**Text passage:**
>> Start

Honestly, I’m not even sure what that “middle” really is. But thankfully, Ethan Iverson maintains an excellent blog that every serious music lover should read, and he said it better than I could. One of his recent posts there hit this subject dead-on, as did the article by Bill Eddins (which you can read here) he’s responding to. Iverson specifically addresses the idea of outreach to new audiences as the answer to the woes facing classical music. Iverson offers the following response (quoted almost in full):

The only way to move anything forward is by being who you are to the best of your ability. Take the classical orchestra. Many people … worry that the classical orchestra is dying.

If I was in charge of moving the classical orchestra forward, the last thing I'd do would be try to sporadically and superficially outreach to "new" demographics like Afro-Americans or Latinos. ("New" is in quotes out of deference to the many brilliant non-white composers and performers heard on programs featuring classical orchestras.) After all, European Classical Music was the house band for centuries of racist oppressors. Until all those years of hurt have been properly addressed, what good reason will there be for non-white communities to come out and support yet another moneyed white flagship?

>> End

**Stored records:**
>> Start

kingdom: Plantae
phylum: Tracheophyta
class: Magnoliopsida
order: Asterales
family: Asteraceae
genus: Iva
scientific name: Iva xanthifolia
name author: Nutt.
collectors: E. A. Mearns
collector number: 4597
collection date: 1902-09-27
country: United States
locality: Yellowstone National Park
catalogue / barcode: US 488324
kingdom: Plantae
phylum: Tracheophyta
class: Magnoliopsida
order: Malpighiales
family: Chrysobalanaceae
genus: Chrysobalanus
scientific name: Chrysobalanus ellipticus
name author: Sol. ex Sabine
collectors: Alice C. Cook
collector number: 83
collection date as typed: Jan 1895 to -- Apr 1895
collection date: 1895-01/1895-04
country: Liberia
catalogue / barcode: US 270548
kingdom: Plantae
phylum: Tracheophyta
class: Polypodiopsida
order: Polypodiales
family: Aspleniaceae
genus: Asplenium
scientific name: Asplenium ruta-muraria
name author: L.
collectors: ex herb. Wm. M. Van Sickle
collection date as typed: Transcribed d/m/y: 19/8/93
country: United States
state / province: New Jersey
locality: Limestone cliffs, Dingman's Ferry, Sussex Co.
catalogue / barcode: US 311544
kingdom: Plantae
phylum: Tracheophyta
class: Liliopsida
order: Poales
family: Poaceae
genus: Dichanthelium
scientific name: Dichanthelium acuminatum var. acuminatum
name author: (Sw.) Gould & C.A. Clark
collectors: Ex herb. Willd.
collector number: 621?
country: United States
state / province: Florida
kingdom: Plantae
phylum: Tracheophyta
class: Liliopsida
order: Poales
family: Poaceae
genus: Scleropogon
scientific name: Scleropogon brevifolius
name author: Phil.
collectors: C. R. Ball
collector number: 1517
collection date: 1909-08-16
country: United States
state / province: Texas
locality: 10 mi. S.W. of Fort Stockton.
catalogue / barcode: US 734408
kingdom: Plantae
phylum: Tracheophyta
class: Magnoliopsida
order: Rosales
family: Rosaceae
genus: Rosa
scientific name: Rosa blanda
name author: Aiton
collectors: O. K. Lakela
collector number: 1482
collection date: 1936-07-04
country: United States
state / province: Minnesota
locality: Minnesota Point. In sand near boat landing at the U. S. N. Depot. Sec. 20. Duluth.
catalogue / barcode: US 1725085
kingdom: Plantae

>> End

**What you need to do:**
A: From the passage on the classical orchestra, write out the part that opens with the words containing "The only way" and closes with "moneyed white flagship?".
B: Resume the passage on the classical orchestra, continuing from its last sentence.
The records are unrelated to the passage and stand apart from it.

**Answers below:**
A:
The only way to move anything forward is by being who you are to the best of your ability. Take the classical orchestra. Many people … worry that the classical orchestra is dying.

If I was in charge of moving the classical orchestra forward, the last thing I'd do would be try to sporadically and superficially outreach to "new" demographics like Afro-Americans or Latinos. ("New" is in quotes out of deference to the many brilliant non-white composers and performers heard on programs featuring classical orchestras.) After all, European Classical Music was the house band for centuries of racist oppressors. Until all those years of hurt have been properly addressed, what good reason will there be for non-white communities to come out and support yet another moneyed white flagship?

B:
Instead, my classical orchestra would be composed only of obsessives who believed in the message. All our concerts would be played from memory. No union could tell us how long rehearsals were supposed to be: we'd rehearse until we were ready. We wouldn't dare to play anything rhythmic that borrowed from Afro-American or Latino traditions unless we could really cut it. If we kept it up, interested people from all races would support us eventually.”

So there it is. It comes down to a question of zealotry. In the face of growing indifference and cynicism, the answer isn’t outreach or better marketing. It’s not about going for the great middle at all. Rather, the answer lies in extreme commitment and fidelity to pursuit of the thing itself. But listen: I’m not pointing any fingers. I am not saying that the musicians of the Minnesota Orchestra are anything less than fully committed. (Certainly, a lockout like the one we are enduring while a new hall gets built suggests someone over there has their priorities, um, out of order).

This isn’t even really about the Orchestra, when you get right down to it. This might be the height of narcissism, but what I’m really doing here, I guess, is writing an open letter to myself.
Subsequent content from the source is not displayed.